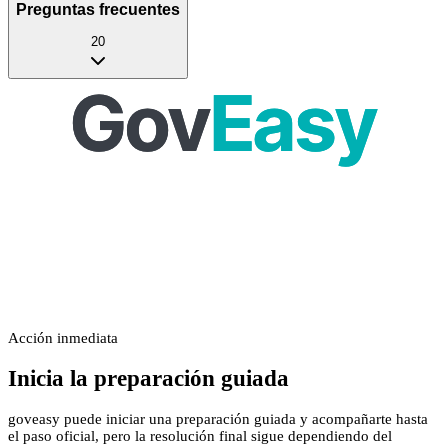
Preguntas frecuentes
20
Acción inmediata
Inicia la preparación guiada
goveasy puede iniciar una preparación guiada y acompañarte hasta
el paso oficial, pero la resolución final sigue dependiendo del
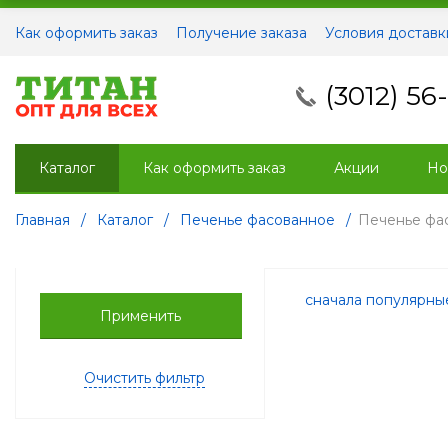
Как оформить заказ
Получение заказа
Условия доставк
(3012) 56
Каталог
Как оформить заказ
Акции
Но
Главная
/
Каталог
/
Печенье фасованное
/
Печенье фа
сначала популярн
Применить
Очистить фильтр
==
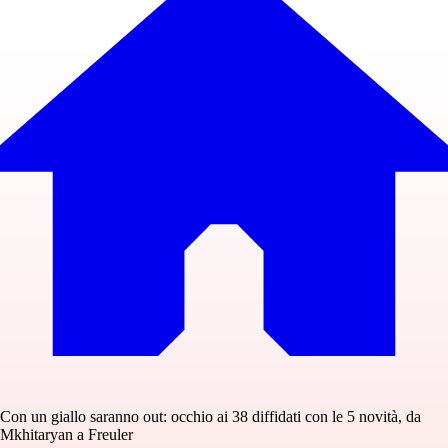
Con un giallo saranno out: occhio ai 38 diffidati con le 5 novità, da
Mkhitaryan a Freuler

### TO DO
Copy out, word for word, the lines of the data starting at the line that contains "Preguntas frecuentes" and ending at the line that contains "el paso oficial, pero", including both of those lines.

### REPLY TO THE TASK
Preguntas frecuentes
20
Acción inmediata
Inicia la preparación guiada
goveasy puede iniciar una preparación guiada y acompañarte hasta
el paso oficial, pero la resolución final sigue dependiendo del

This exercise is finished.